The term blockchain comes from the fact that transactions between network users are grouped into blocks. Each block is validated by specific network users called the "miners", according to techniques that depend on the type of the blockchain. In the Bitcoin blockchain this technique is called "Proof-of-Work", which consists in solving algorithmic problems. Once the block is validated, it is time stamped and added to the blockchain so that the transaction can be visible by both the receiver and the rest of the network.
Following in the footsteps of Bitcoin a large range of altcoins, exchange platforms (such as Ethereum), and tokens began to emerge based on the same open source characteristics and using DLT protocols of varying specificities. These technologies are used in various ways but all have taken up a position alongside the traditional hierarchical payment and transfer systems that they wish to compete with or supplement. Investors, governments, and communities can therefore transfer funds or other assets directly at higher speeds and lower cost, but they can also verify an action or change made by another investor and carry out fundraising (especially through initial coin offerings or ICOs).

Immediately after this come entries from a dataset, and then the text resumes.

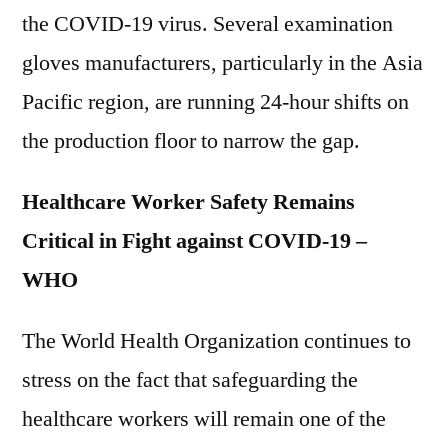
the COVID-19 virus. Several examination
gloves manufacturers, particularly in the Asia
Pacific region, are running 24-hour shifts on
the production floor to narrow the gap.
Healthcare Worker Safety Remains
Critical in Fight against COVID-19 –
WHO
The World Health Organization continues to
stress on the fact that safeguarding the
healthcare workers will remain one of the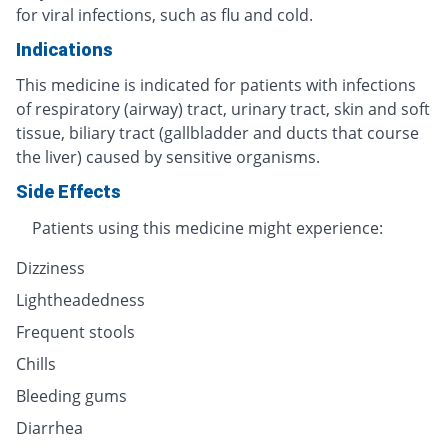
for viral infections, such as flu and cold.
Indications
This medicine is indicated for patients with infections
of respiratory (airway) tract, urinary tract, skin and soft
tissue, biliary tract (gallbladder and ducts that course
the liver) caused by sensitive organisms.
Side Effects
Patients using this medicine might experience:
Dizziness
Lightheadedness
Frequent stools
Chills
Bleeding gums
Diarrhea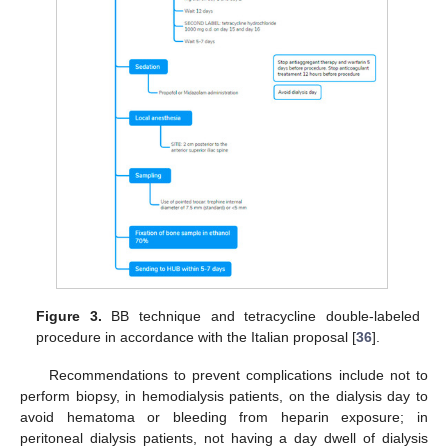
Figure 3.
BB technique and tetracycline double-labeled
procedure in accordance with the Italian proposal [
36
].
Recommendations to prevent complications include not to
perform biopsy, in hemodialysis patients, on the dialysis day to
avoid hematoma or bleeding from heparin exposure; in
peritoneal dialysis patients, not having a day dwell of dialysis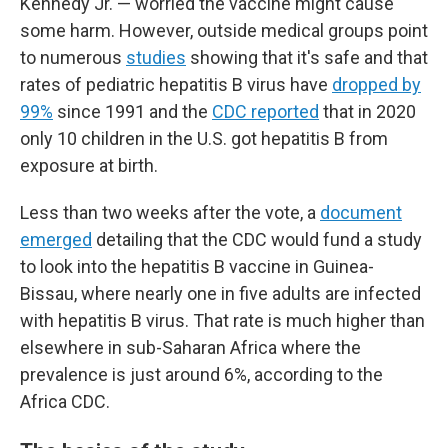
Kennedy Jr. — worried the vaccine might cause
some harm. However, outside medical groups point
to numerous
studies
showing that it's safe and that
rates of pediatric hepatitis B virus have
dropped by
99%
since 1991 and the
CDC reported
that in 2020
only 10 children in the U.S. got hepatitis B from
exposure at birth.
Less than two weeks after the vote, a
document
emerged
detailing that the CDC would fund a study
to look into the hepatitis B vaccine in Guinea-
Bissau, where nearly one in five adults are infected
with hepatitis B virus. That rate is much higher than
elsewhere in sub-Saharan Africa where the
prevalence is just around 6%, according to the
Africa CDC.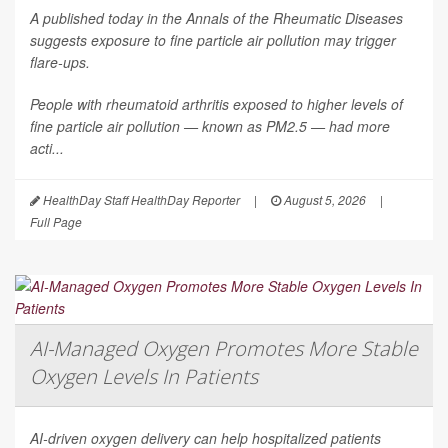
A published today in the
Annals of the Rheumatic Diseases
suggests exposure to fine particle air pollution may trigger
flare-ups.
People with rheumatoid arthritis exposed to higher levels of
fine particle air pollution — known as PM2.5 — had more
acti...
HealthDay Staff HealthDay Reporter
|
August 5, 2026
|
Full Page
AI-Managed Oxygen Promotes More Stable
Oxygen Levels In Patients
AI-driven oxygen delivery can help hospitalized patients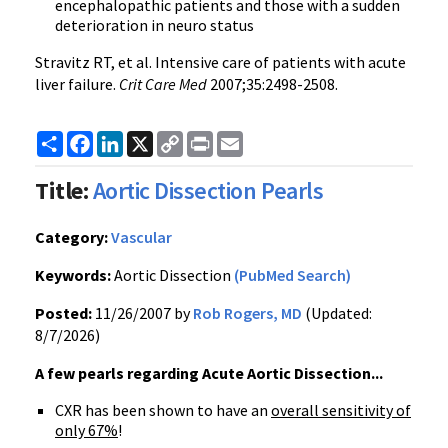
encephalopathic patients and those with a sudden
deterioration in neuro status
Stravitz RT, et al. Intensive care of patients with acute
liver failure.
Crit Care Med
2007;35:2498-2508.
Share
Facebook
LinkedIn
X
Copy
Print
Email
Link
Title:
Aortic Dissection Pearls
Category:
Vascular
Keywords:
Aortic Dissection
(PubMed Search)
Posted:
11/26/2007 by
Rob Rogers, MD
(Updated:
8/7/2026)
A few pearls regarding Acute Aortic Dissection...
CXR has been shown to have an
overall sensitivity of
only 67%
!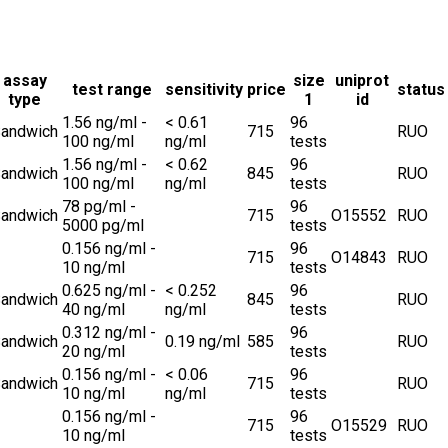
assay
size
uniprot
test range
sensitivity
price
status
type
1
id
1.56 ng/ml -
< 0.61
96
andwich
715
RUO
100 ng/ml
ng/ml
tests
1.56 ng/ml -
< 0.62
96
andwich
845
RUO
100 ng/ml
ng/ml
tests
78 pg/ml -
96
andwich
715
O15552
RUO
5000 pg/ml
tests
0.156 ng/ml -
96
715
O14843
RUO
10 ng/ml
tests
0.625 ng/ml -
< 0.252
96
andwich
845
RUO
40 ng/ml
ng/ml
tests
0.312 ng/ml -
96
andwich
0.19 ng/ml
585
RUO
20 ng/ml
tests
0.156 ng/ml -
< 0.06
96
andwich
715
RUO
10 ng/ml
ng/ml
tests
0.156 ng/ml -
96
715
O15529
RUO
10 ng/ml
tests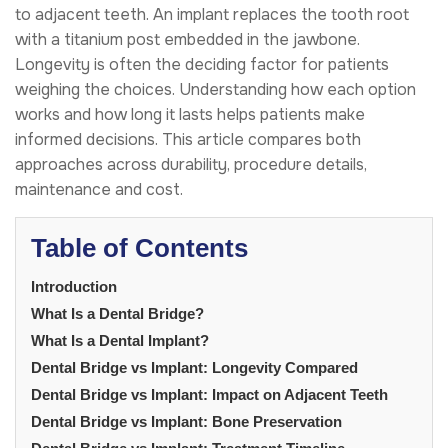
to adjacent teeth. An implant replaces the tooth root
with a titanium post embedded in the jawbone.
Longevity is often the deciding factor for patients
weighing the choices. Understanding how each option
works and how long it lasts helps patients make
informed decisions. This article compares both
approaches across durability, procedure details,
maintenance and cost.
Table of Contents
Introduction
What Is a Dental Bridge?
What Is a Dental Implant?
Dental Bridge vs Implant: Longevity Compared
Dental Bridge vs Implant: Impact on Adjacent Teeth
Dental Bridge vs Implant: Bone Preservation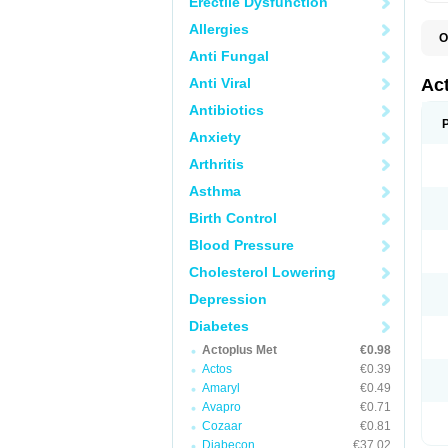
Erectile Dysfunction
Allergies
O
D
Anti Fungal
H
P
Anti Viral
Ac
Antibiotics
Anxiety
Arthritis
Asthma
Birth Control
Blood Pressure
Cholesterol Lowering
Depression
Diabetes
Actoplus Met
€0.98
Actos
€0.39
Amaryl
€0.49
Avapro
€0.71
Cozaar
€0.81
Diabecon
€37.02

However, this boom in DLT technology raises a certain number of questions, particularly from a legal, tax and accounting perspective (due to the glaring lack of regulation), but also regarding the exposure to the risks of cybercrime and the environmental impact due to the considerable energy required to maintain the blockchains . The quality of infrastructure could also be an issue because, in order to access the data of the blockchain and examine it, all users must have reliable Internet access and sufficient technological knowledge. Lastly, the transparent and unchangeable nature of DLT technology means that its value lies in the quality of the data which composes it or the conditions set for smart contracts, both of which are highly political issues. Blockchain technology could therefore further boost the trend towards uneven power between donors and beneficiaries.
Despite these risks, the international and blockchain ecosystem communities are increasingly contemplating using this technology to work towards achieving the Sustainable Development Goals (SDGs). For example, the United Nations recently published a white paper entitled “The future is decentralized – Block chains, distributed ledgers, & the future of sustainable development” in order to study the impact of adopting this technology on the effectiveness of aid, migrant remittances and energy. Furthermore, an increasing number of startups, non-governmental organizations, cryptocurrency philanthropy funds, and even international organizations (such as Global Goals blockchain foundation, the Pineapple Fund , Impact Coin, SDG Coin, Moeda , Dapact , Gainforest , SolarCoin and UNICEF ) are working to find concrete applications for this technology in order to achieve the SDGs.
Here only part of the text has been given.